But netbooks aren’t just cheap to produce. They also sell for as little as $250 to $300 which doesn’t leave a lot of room for the kind of profit margins PC makers are used to getting from higher priced laptops. And so while big PC vendors like HP and Dell pumped out new low cost models in 2008, 2009, and 2010, I’m not all that surprised at a DigiTimes report suggesting that both Dell and HP are reducing their investments in 10 inch netbooks and that HP might even stop producing 10 inch netbooks and instead focus on 11.6 inch models with AMD processors.
To be clear, I’m counting this as little more than a rumor for now. But it’s tough to say that any company with the exception of Asus and maybe Acer jumped wholeheartedly into the netbook space because they expected it to earn big bucks. Instead, I feel like HP, Dell, Sony, and other PC makers got involved in the netbook space because they didn’t want to lose money to other vendors that were supplying machines that seemed to scratch a new itch.
As the market becomes more saturated with 10 inch netbooks, the cost of larger laptops continues to fall, and tablets like the Apple iPad compete for market share, I can certainly see why HP and Dell would at least be thinking about focusing their attention elsewhere. The netbook pie might not be as big in 2010/2011 as it was a year or two ago, and who wants to fight for a smaller piece of a smaller pie?

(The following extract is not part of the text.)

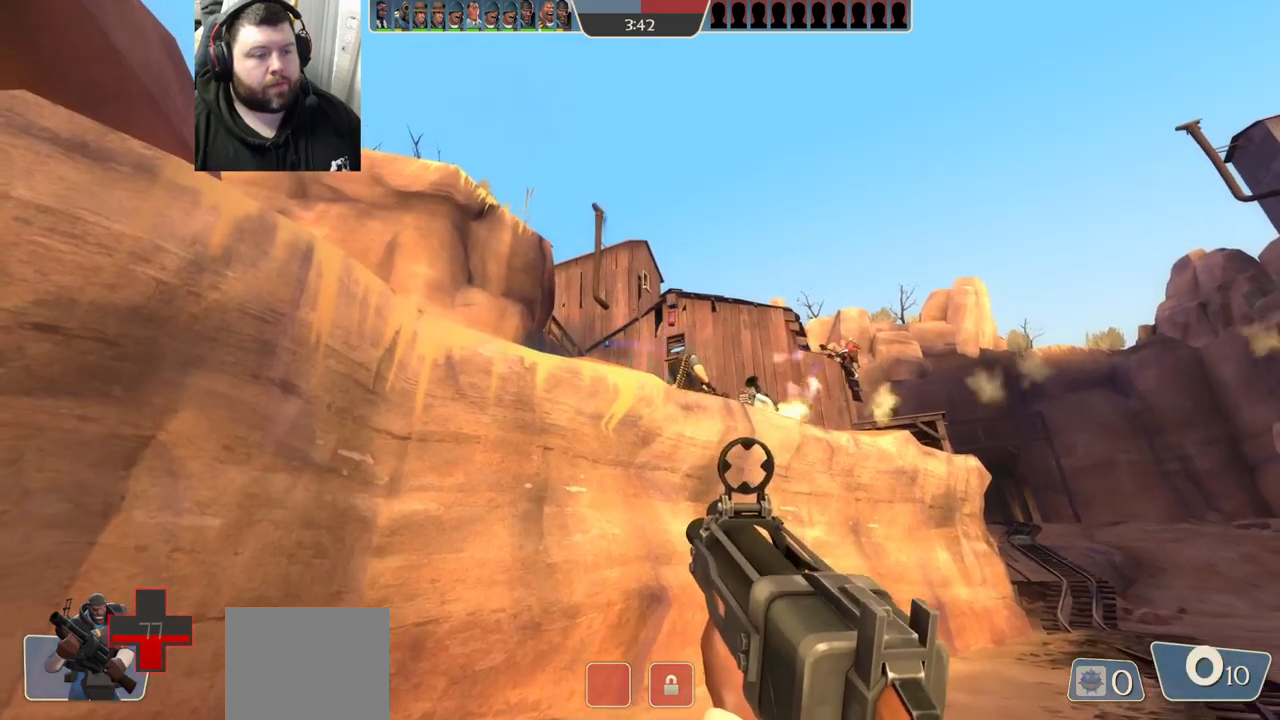
{"buttons": ["SQUARE"], "left_stick": "up-right", "right_stick": "center", "events": [[50, "R2", "up"], [100, "left_stick", "up"], [150, "right_stick", "up-right"], [233, "right_stick", "center"], [350, "SQUARE", "down"], [417, "SQUARE", "up"], [483, "left_stick", "up-right"], [500, "SQUARE", "down"]]}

While I think there will still be demand for 10 inch, low cost, low power machines, it wouldn’t be the end of the world for low cost mobile computing enthusiasts if a few of the big PC makers do pull out of the netbook space. After all, the netbook revolution has already done something very important. It got people thinking about price, portability, and performance. The truth is we don’t need every new computer to have the most powerful processor around. If a cheaper processor offers decent performance at a lower cost and also happens to prolong battery life, that’s good enough for many people. And so we’re seeing a whole new crop of 11 to 12 inch light weight computers with AMD, Intel, and VIA low power chips and price tags between $400 and $700. That’s something we didn’t see in 2006. And if HP and Dell decide they’d rather focus on this class of computer and leave the netbooks to Acer, Asus, Samsung, and others, that’s fine with me.
Update: Dell spokesperson Anne Camden says the DigiTimes report “has no basis in fact,” and that the Dell Inspiron Mini 10 “remains an important member of our mobile platform portfolio.”